Erotische Werke von George Grosz aus Berlin verschwunden

Published on www.artandevents.mediaquell.com 2008


Die Sonderschau „George Grosz und die Erotik“ auf der Expressionale 2008 am Potsdamer Platz war erst ab 18 Jahren zugänglich. Schwerpunkt dieser Ausstellung war das Spätwerk des sozialkritischen Berliner Künstlers George Grosz, seine erotischen Werke. Die Ölbilder, Tuschzeichnungen und Aquarelle entstanden im amerikanischen Exil ab Ende der 1930er Jahre. Ein Jahr nach der Ausstellung kommt die Meldung: Vier Werke aus Berlin sind verschwunden.

Im Exil in New York erhielt Grosz einen Lehrauftrag an der New Yorker Art Students League. Seine anfängliche Begeisterung für das Land ließ schnell nach: „Dies ist kein Land für Träumer – hier wird nur gearbeitet“, schrieb der Künstler nach seiner Übersiedlung. Er besaß jahrelang wenig Geld und überlebte dank seines Lehrauftrags. In den frühen 1950er Jahren versank er in Pessimismus und kämpfte gegen Depressionen, die er mit Alkohol zu ertränken versuchte. 1958 kehrte der Künstler desillusioniert und krank in seine Heimatstadt Berlin zurück und starb nur ein Jahr später.

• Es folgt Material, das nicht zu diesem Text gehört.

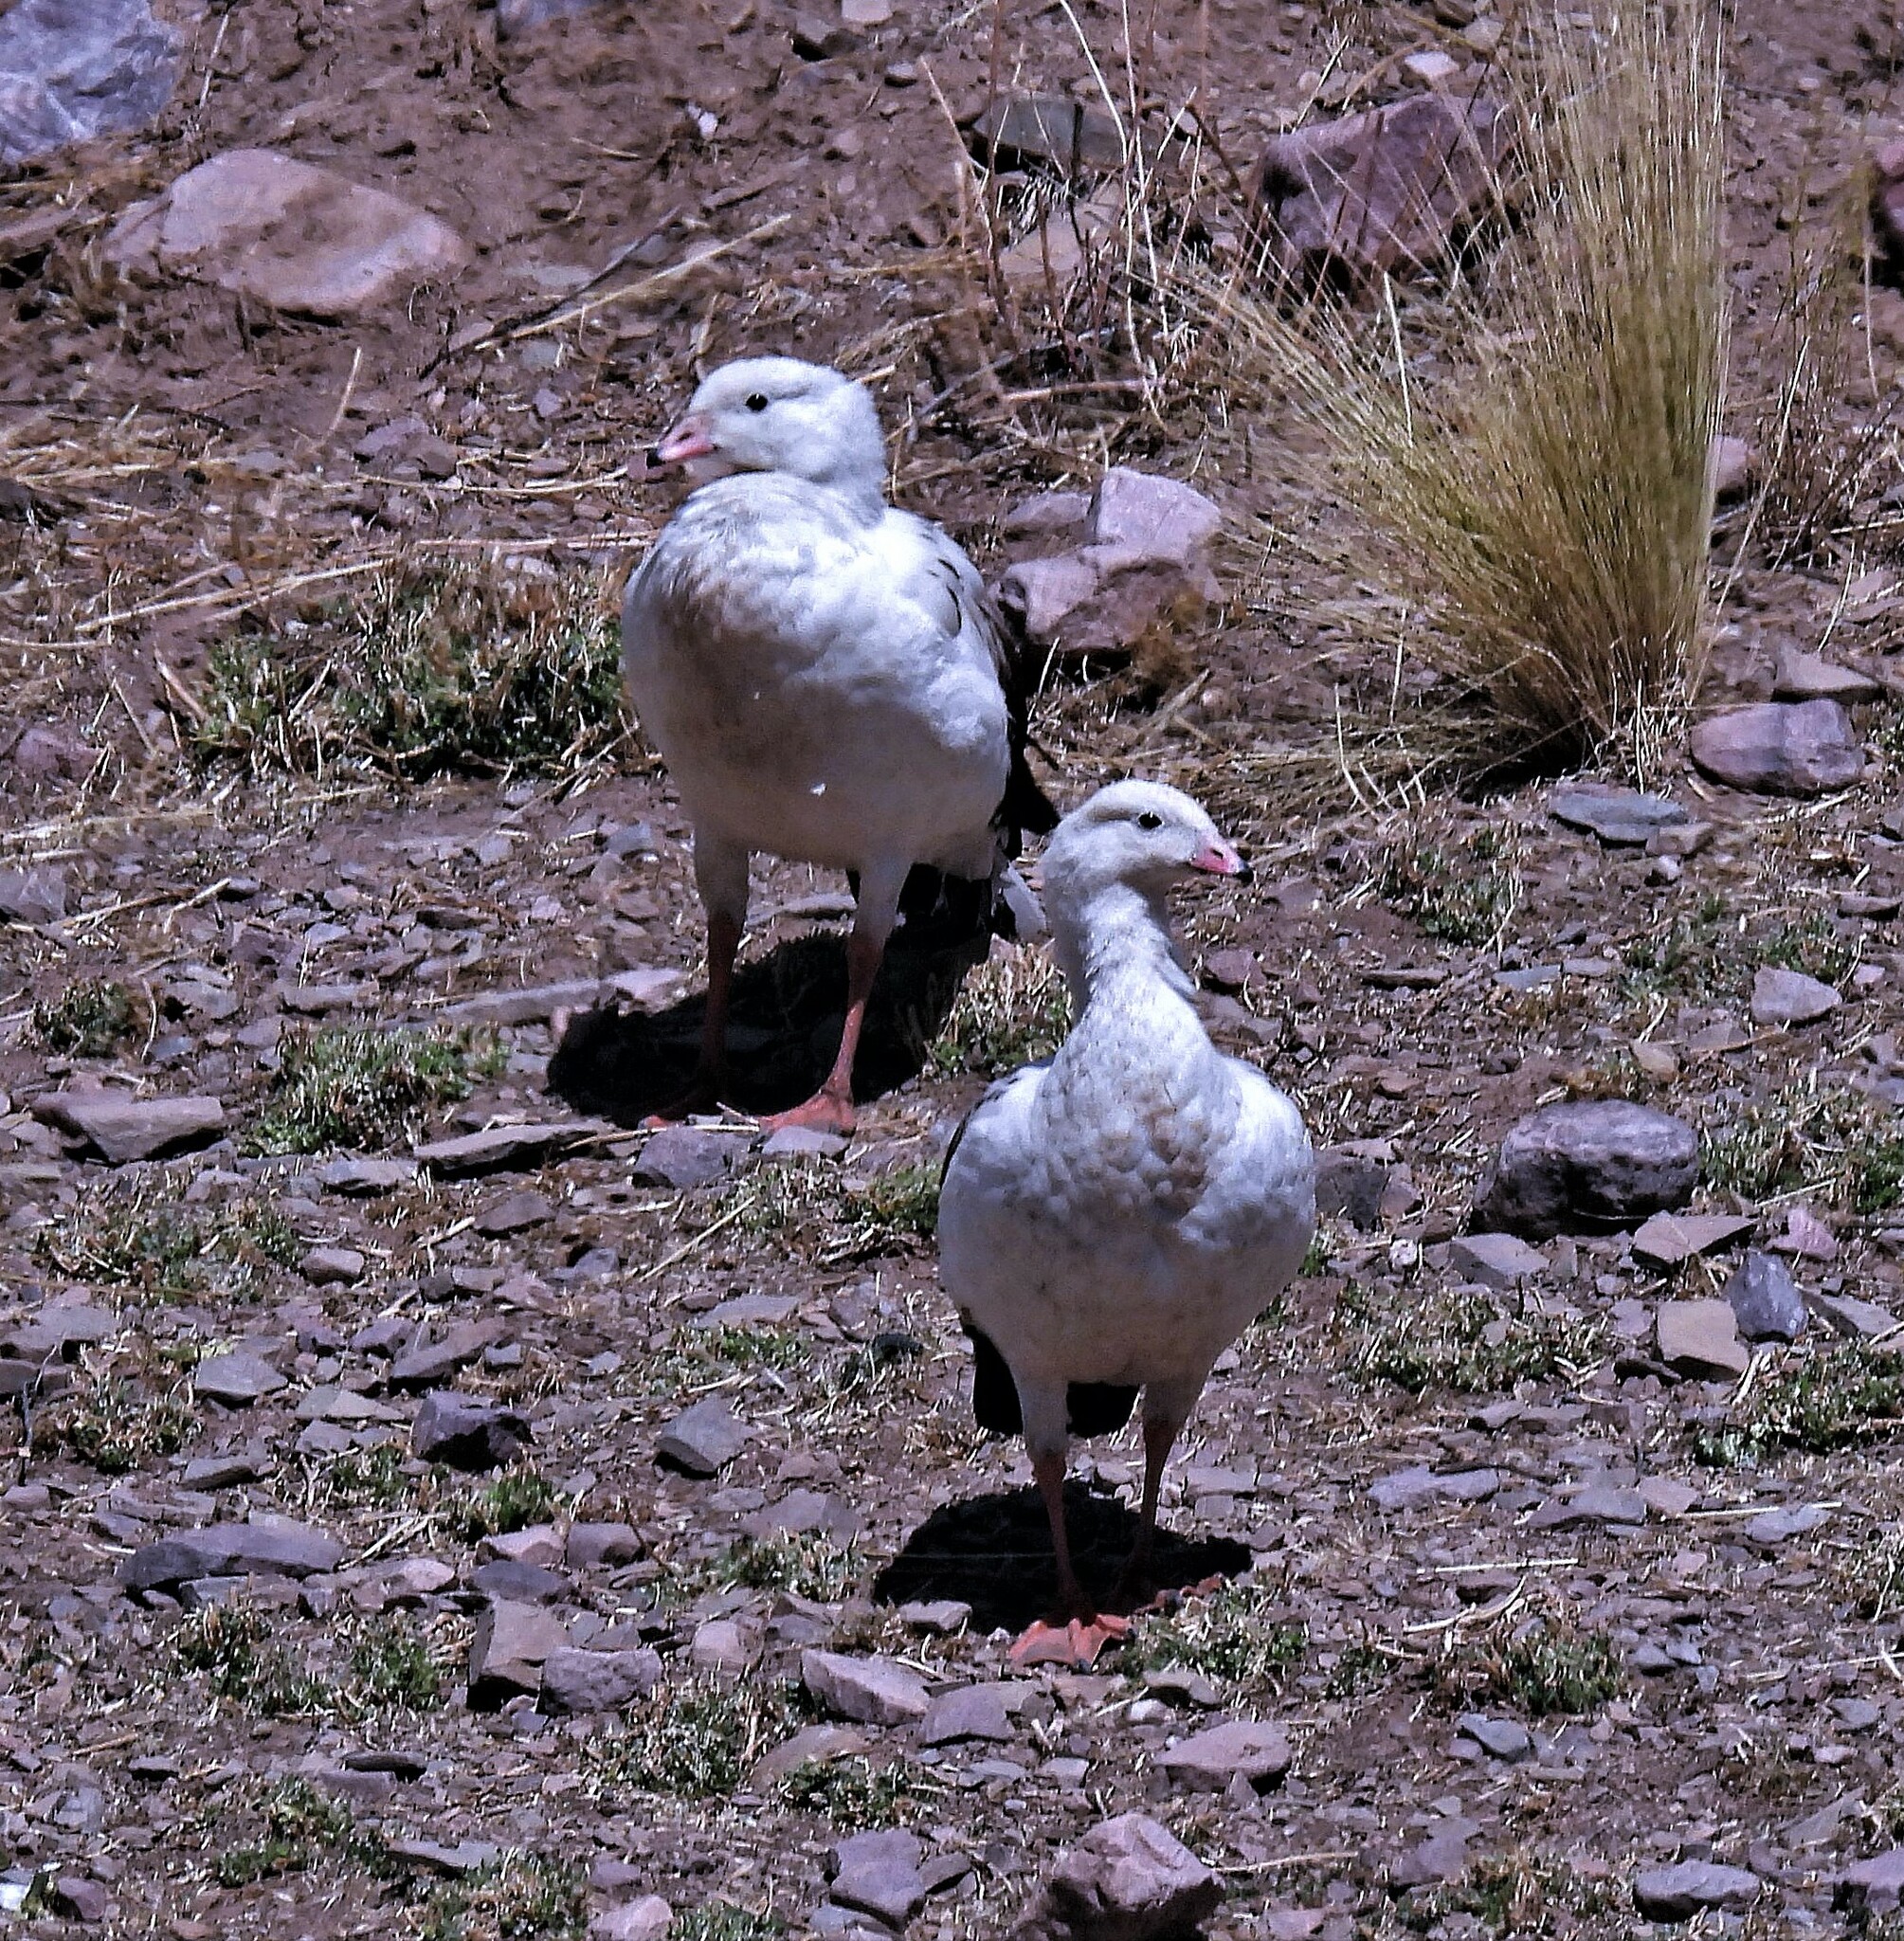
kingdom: Animalia
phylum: Chordata
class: Aves
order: Anseriformes
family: Anatidae
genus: Chloephaga
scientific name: Chloephaga melanoptera
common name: Andean goose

Obwohl sich George Grosz zeitlebens mit der Erotik beschäftigte, brachte der Aufenthalt in New York eine besondere Qualität für seine erotischen Werke. In der amerikanischen Gesellschaft stießen sie in den 1940er-50er Jahren jedoch auf Ablehnung, sie schockierten die Amerikaner.

Mit schwarzer Tuschfarbe oder Aquarell malte Grosz z. B. Frauen mit überdimensioniertem Penis, als Zwitter, sowie Rückenakte mit Blick auf Po und triefender Scheide oder Frauen mit dem Maler „vereinigt“.
Seine Arbeiten sind nicht als pornografisch einzuordnen, meint der Galerist, Experte, Sammler und Zeichner Florian Karsch von der bekannten Galerie Nierendorf in Berlin. Es sind intime Bekenntnisse des Künstlers, im Grunde sogar Treuezeugnisse, denn die abgebildeten Frauen tragen Züge seiner Ehefrau und deren Schwester.

“Eines der verschwunden Werke: George Grosz, Kauernder Rückenakt nach links und sitzender Maler, Öl und Mischtechnik auf festem Aquarellbütten, 355 x 507 mm, um 1940, Sammlung Karsch-Nierendorf”
George Grosz, Kauernder Rückenakt nach links und sitzender Maler, Öl und Mischtechnik auf festem Aquarellbütten, 355 x 507 mm, um 1940, Sammlung Karsch-Nierendorf

„Grosz thematisiert in diesem späten erotischen Werk Traumata. Das Thema „Kastrationsangst“ führt zu zweigeschlechtlichen Frauendarstellungen. Er arbeitet mit der in der Psychologie gängigen Ambivalenz einer „Lust-Angst“ oder einer „Hass-Liebe“ und vergrößert sie bis ins maximale Bildvolumen, um sodann den „Schock des Betrachters“ durch die Bildung eines Fetischs abzumildern“, schreibt der Kurator Joachim Leipski im Katalog der damaligen Ausstellung „George Grosz und die Erotik“ auf der Expressionale 2008. Joachim Leipski alias Joachim Train verschwand spurlos nach der Expressionale.

Er hinterließ einen Schuldenberg von 400 000 €; hinzu kommt, dass vier Aquarelle der erotischen Werke George Grosz aus der Sammlung Florian Karsch verschwanden, die angeblich über die damalige ausführende Firma der Expressionale einem Spanier verkauft wurden. Einem fiktivem Spanier, wie sich herausstellen sollte. In welchen Händen sich nun, ein Jahr später die vier erotischen Blätter befinden und wo der Kurator untergetaucht ist, ist jetzt ein Fall des LKA Berlins.

Ein am 18.08.2009 in der Berliner Zeitung erschienener Artikel berichtet ausführlich über diesen Kriminalfall.